[[ MATERIAL FOR THIS TASK open ]]
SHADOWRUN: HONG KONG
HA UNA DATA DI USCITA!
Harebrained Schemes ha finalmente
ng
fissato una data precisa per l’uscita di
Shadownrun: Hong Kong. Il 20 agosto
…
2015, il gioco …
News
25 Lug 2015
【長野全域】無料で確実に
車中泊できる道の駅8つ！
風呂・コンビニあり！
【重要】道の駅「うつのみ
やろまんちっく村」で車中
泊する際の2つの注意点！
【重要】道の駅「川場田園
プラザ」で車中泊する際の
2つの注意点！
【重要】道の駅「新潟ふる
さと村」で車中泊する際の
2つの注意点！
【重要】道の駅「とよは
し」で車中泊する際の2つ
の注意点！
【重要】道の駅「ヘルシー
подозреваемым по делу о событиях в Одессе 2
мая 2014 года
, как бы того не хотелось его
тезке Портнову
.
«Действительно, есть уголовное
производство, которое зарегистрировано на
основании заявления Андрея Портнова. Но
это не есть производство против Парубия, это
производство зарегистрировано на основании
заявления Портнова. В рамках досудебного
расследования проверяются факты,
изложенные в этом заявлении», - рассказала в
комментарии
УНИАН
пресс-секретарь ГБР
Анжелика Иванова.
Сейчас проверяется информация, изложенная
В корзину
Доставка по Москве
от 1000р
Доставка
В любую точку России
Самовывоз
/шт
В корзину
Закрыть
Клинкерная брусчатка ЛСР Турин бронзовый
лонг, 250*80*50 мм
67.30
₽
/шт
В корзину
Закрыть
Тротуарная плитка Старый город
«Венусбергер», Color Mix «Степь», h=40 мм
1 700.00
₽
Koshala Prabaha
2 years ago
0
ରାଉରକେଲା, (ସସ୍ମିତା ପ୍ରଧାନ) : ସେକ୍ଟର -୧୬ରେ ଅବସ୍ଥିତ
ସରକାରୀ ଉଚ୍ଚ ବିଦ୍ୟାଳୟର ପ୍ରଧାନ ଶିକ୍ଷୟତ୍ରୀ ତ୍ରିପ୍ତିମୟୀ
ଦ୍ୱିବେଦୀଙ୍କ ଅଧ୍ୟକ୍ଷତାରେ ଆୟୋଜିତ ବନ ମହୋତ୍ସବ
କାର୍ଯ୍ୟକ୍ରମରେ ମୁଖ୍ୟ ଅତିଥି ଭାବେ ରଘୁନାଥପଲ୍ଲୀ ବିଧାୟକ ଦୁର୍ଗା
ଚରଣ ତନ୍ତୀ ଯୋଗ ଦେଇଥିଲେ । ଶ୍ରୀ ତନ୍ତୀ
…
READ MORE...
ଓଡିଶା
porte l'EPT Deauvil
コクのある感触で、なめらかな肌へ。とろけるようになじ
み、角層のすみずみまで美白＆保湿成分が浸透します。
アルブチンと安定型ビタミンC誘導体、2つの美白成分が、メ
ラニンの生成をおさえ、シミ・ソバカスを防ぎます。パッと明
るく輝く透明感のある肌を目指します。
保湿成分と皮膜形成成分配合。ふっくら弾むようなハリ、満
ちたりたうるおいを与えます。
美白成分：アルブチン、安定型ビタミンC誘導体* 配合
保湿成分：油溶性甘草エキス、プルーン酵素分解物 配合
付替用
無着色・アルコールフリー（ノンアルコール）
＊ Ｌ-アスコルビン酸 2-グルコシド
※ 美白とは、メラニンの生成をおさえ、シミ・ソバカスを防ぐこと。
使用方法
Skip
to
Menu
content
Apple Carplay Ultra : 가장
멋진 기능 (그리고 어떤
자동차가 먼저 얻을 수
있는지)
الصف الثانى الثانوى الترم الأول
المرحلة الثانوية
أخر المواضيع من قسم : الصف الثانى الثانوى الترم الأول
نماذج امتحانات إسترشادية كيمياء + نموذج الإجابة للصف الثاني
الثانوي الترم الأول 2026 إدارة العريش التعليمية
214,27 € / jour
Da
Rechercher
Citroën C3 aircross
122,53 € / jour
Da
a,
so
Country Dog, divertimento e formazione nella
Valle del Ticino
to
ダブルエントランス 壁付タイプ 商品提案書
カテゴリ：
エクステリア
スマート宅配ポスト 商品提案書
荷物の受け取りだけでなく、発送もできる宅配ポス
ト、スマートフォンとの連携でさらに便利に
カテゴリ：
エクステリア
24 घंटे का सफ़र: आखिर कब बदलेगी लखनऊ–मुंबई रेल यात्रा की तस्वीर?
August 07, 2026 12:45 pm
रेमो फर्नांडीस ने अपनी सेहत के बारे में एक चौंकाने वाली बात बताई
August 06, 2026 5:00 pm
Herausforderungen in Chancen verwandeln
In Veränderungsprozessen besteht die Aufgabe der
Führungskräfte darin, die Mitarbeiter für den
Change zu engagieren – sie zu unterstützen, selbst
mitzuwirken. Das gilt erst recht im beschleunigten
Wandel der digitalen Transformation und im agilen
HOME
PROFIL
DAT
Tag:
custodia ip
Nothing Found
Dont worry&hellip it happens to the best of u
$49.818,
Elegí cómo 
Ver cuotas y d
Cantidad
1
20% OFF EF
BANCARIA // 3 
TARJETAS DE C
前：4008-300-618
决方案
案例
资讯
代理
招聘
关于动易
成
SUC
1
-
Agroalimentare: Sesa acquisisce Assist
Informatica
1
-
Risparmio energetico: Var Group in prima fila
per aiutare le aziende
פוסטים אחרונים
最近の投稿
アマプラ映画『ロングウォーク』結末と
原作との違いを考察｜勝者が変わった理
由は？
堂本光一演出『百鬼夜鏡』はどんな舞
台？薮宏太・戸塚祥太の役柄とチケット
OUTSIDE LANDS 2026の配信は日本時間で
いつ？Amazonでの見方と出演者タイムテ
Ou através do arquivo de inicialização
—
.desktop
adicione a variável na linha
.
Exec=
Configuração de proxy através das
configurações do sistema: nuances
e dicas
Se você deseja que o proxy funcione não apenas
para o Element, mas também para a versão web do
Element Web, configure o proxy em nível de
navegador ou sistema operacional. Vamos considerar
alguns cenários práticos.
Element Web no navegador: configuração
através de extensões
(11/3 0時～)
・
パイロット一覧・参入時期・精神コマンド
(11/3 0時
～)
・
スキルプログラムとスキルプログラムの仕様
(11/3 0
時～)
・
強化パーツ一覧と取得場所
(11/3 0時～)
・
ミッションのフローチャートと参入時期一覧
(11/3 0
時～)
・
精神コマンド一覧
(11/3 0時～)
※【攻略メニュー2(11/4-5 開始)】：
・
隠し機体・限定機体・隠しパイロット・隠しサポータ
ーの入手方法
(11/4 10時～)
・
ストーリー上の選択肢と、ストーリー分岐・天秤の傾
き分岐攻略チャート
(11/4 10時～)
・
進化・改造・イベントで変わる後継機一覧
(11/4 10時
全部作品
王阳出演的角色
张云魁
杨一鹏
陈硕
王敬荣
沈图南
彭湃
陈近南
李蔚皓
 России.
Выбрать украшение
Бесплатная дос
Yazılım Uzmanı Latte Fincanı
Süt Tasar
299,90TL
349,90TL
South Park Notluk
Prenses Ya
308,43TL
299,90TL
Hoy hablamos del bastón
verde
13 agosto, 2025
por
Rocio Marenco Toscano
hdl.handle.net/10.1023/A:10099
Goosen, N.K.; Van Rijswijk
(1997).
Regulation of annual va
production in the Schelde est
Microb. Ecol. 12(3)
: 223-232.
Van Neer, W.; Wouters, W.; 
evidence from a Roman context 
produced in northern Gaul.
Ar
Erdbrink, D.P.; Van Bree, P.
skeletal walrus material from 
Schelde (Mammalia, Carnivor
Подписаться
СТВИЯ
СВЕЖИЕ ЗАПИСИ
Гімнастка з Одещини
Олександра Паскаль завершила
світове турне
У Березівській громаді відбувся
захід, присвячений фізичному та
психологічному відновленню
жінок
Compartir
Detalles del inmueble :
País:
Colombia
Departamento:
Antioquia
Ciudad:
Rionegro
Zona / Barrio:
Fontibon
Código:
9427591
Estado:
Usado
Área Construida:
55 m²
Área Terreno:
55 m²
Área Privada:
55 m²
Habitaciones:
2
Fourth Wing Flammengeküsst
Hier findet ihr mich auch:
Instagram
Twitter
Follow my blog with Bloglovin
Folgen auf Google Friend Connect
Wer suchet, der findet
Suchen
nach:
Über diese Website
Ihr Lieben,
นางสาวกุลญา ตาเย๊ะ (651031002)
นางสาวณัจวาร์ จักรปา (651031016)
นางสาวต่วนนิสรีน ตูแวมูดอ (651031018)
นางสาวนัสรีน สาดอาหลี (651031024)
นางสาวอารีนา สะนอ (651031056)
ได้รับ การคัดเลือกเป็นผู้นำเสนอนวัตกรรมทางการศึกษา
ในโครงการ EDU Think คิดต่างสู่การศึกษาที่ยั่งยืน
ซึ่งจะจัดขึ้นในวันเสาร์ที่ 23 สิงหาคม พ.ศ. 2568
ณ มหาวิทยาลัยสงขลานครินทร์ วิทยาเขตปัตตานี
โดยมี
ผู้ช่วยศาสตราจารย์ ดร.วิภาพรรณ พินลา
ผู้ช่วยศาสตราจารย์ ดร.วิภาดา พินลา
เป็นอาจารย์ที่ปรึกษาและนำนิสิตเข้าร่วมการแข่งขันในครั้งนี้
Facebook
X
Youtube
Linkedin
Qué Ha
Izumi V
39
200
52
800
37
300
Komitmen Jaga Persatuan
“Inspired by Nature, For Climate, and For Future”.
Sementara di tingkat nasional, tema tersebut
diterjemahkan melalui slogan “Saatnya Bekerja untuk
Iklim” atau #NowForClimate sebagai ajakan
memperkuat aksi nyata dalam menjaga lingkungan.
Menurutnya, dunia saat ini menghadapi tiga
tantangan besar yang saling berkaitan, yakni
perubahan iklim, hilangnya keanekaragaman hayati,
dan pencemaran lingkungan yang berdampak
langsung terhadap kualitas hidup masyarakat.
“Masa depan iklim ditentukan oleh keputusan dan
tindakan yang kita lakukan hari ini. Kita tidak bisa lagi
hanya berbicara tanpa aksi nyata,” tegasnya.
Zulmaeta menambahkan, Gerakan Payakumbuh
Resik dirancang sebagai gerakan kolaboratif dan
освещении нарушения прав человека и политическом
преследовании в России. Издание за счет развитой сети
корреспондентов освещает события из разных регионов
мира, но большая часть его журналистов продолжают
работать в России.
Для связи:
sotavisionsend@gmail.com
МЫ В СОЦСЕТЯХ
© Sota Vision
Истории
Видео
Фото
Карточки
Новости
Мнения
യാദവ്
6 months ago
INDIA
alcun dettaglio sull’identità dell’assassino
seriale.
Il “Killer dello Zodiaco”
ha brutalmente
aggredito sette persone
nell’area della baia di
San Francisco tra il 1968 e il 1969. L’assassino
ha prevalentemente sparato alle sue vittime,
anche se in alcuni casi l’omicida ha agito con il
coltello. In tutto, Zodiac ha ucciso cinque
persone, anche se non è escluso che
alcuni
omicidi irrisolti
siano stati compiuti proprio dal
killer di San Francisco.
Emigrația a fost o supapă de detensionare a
[[ MATERIAL FOR THIS TASK closed ]]
Of the lines above, show those in which "alcuni" appears.

anche se in alcuni casi l’omicida ha agito con il
alcuni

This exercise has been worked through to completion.